If you choose to dip them or not, they are perfectly enjoyable.  These cookies can stand on their own or be nicely paired with a warm beverage of choice.

Cherry Almond Biscotti
Adapted from Joy of Baking

1 tsp Baking Powder
1/8 tsp Salt
2 cups All-purpose Flour
3/4 cup White Sugar
4 large eggs
1 tsp Vanilla Extract
1/2 tsp Almond Extract
approx. 1 cup Dried Cherries
3/4 cup Slivered Almonds

1. Preheat oven temperature to 330F and line a baking sheet with parchment paper.  

2. In a small bowl lightly beat eggs and extracts together. 

3. In a medium bowl combine the flour, sugar, baking powder and salt. Add the egg mixture and mix until a dough forms.  Adding almonds and cherries about halfway through.
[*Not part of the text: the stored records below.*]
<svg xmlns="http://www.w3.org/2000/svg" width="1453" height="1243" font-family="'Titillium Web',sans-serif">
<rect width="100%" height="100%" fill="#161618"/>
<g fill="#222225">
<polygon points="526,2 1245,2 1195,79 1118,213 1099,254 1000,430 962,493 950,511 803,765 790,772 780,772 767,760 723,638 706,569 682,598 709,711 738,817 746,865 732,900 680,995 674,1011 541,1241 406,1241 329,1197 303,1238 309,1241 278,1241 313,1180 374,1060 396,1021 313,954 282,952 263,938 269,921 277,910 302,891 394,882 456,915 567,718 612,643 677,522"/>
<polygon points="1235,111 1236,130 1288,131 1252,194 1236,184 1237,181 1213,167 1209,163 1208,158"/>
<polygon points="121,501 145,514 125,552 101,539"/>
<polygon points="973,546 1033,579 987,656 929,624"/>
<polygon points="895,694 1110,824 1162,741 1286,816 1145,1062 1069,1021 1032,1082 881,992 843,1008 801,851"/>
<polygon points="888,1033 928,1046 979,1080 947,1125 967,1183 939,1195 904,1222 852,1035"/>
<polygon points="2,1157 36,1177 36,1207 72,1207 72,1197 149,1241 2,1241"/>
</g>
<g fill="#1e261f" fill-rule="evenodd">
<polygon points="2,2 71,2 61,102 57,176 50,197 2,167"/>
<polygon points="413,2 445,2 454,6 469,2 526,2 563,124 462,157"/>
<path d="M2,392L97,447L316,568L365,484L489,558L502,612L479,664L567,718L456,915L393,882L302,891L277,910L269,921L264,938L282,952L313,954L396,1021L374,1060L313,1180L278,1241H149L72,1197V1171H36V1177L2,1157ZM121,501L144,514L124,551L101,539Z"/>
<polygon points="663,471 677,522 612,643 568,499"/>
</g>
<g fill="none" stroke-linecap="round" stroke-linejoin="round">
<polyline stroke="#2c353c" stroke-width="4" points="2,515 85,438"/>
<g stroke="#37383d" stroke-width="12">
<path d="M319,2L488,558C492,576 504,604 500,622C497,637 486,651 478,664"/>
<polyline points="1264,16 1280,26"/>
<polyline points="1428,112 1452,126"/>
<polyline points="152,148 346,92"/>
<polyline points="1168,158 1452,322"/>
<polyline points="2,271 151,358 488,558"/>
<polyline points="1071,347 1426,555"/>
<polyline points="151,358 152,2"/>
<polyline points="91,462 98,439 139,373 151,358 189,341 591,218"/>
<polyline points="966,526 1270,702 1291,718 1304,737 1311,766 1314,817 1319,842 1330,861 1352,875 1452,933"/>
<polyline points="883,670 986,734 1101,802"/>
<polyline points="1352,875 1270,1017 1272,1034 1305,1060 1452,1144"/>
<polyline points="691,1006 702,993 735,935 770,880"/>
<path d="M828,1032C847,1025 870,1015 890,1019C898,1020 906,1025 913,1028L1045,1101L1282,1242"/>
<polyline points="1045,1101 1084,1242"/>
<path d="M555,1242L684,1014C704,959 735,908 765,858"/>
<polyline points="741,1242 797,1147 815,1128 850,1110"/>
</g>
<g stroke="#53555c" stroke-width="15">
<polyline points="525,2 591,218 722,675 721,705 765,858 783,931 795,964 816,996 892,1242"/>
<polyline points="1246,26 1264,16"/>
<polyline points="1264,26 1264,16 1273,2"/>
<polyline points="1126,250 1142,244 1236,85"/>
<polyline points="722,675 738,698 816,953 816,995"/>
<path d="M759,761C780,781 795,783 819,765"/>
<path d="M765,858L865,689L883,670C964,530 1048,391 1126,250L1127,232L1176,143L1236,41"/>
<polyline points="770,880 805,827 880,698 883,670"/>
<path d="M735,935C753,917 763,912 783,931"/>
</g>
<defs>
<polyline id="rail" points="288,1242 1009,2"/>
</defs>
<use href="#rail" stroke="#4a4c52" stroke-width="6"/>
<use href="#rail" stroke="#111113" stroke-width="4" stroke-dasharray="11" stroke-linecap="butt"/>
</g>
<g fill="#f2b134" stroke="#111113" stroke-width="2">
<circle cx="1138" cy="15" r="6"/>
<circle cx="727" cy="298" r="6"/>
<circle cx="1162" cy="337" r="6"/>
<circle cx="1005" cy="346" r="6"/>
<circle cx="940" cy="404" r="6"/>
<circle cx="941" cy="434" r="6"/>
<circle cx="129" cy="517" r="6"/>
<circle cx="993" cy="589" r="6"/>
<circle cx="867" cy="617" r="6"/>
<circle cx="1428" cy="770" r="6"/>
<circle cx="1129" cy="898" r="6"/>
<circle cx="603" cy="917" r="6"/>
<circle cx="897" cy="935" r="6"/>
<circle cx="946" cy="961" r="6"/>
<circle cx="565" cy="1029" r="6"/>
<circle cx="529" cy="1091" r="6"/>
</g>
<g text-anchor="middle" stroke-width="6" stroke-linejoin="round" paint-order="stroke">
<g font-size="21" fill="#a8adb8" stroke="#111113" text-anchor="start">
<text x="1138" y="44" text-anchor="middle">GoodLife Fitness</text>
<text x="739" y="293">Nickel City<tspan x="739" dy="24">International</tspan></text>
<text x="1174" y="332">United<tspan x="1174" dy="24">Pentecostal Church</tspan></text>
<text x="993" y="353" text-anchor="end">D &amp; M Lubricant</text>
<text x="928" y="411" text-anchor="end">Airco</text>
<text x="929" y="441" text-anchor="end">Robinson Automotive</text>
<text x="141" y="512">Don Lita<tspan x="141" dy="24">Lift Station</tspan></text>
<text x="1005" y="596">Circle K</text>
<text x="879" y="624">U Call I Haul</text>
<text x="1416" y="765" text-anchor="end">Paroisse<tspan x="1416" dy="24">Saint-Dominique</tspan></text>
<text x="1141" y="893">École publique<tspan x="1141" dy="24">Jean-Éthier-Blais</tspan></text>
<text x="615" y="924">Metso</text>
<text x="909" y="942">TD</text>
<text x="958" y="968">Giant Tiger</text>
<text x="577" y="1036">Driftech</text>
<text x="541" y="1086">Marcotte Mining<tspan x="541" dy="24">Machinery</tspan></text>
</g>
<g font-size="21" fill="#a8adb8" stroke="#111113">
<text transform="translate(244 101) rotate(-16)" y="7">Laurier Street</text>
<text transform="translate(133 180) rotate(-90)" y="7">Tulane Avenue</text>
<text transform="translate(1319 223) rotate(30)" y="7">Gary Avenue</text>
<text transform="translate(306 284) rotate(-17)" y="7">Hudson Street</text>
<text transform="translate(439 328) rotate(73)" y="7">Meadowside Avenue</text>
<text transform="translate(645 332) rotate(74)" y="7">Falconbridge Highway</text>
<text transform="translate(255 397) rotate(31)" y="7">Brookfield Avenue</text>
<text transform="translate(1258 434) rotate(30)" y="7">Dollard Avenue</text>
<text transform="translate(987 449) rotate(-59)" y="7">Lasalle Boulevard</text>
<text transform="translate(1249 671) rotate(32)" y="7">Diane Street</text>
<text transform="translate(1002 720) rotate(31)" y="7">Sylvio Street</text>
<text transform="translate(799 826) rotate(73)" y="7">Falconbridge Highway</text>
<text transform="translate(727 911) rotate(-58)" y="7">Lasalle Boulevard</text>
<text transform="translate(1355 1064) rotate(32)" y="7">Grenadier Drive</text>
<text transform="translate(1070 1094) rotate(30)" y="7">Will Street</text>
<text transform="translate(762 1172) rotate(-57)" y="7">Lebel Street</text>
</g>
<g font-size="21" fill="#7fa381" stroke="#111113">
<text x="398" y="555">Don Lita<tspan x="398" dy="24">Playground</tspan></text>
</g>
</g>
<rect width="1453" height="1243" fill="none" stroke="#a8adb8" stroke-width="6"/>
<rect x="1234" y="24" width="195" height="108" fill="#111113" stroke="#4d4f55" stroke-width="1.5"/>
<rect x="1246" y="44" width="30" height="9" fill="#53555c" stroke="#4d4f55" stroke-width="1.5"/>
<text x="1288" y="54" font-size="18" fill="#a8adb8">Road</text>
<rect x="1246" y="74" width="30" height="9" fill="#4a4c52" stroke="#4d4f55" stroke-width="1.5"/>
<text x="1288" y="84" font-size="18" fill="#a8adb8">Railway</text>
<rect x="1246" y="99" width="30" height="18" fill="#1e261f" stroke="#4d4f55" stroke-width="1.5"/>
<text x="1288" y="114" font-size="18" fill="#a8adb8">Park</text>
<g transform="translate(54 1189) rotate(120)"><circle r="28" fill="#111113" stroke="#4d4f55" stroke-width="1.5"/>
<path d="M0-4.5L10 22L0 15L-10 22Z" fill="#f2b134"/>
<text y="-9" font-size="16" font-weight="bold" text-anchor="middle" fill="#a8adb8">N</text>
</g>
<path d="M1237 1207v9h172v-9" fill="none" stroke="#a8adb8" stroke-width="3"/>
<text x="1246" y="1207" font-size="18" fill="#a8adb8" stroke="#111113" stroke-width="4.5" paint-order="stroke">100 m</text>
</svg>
4. On a lightly floured surface shape dough into a log about 14 inches long and 3 - 4 inches wide. Transfer log to the prepared baking sheet and bake for 30 - 40 minutes, or until firm to the touch (log will spread during baking). Remove from oven and let cool on a wire rack for about 10 minutes.

5. Transfer log to a cutting board and, using a serrated knife, cut log into slices 1 inch thick slices on the diagonal. 

6. Arrange pieces evenly on baking sheet with bottom of log down, so that each piece is standing up with the cut side out.  Bake for 30 minutes or more, until firm to the touch.

7. Remove from oven and let cool.

8. If dipping, melt 8-oz of semi-sweet chocolate with a little vegetable oil.  Once cookies are completely cool, dip each cookie.  Sprinkle with additional sliced almonds if desired. Place on parchment paper, and in the fridge, until chocolate is completely set.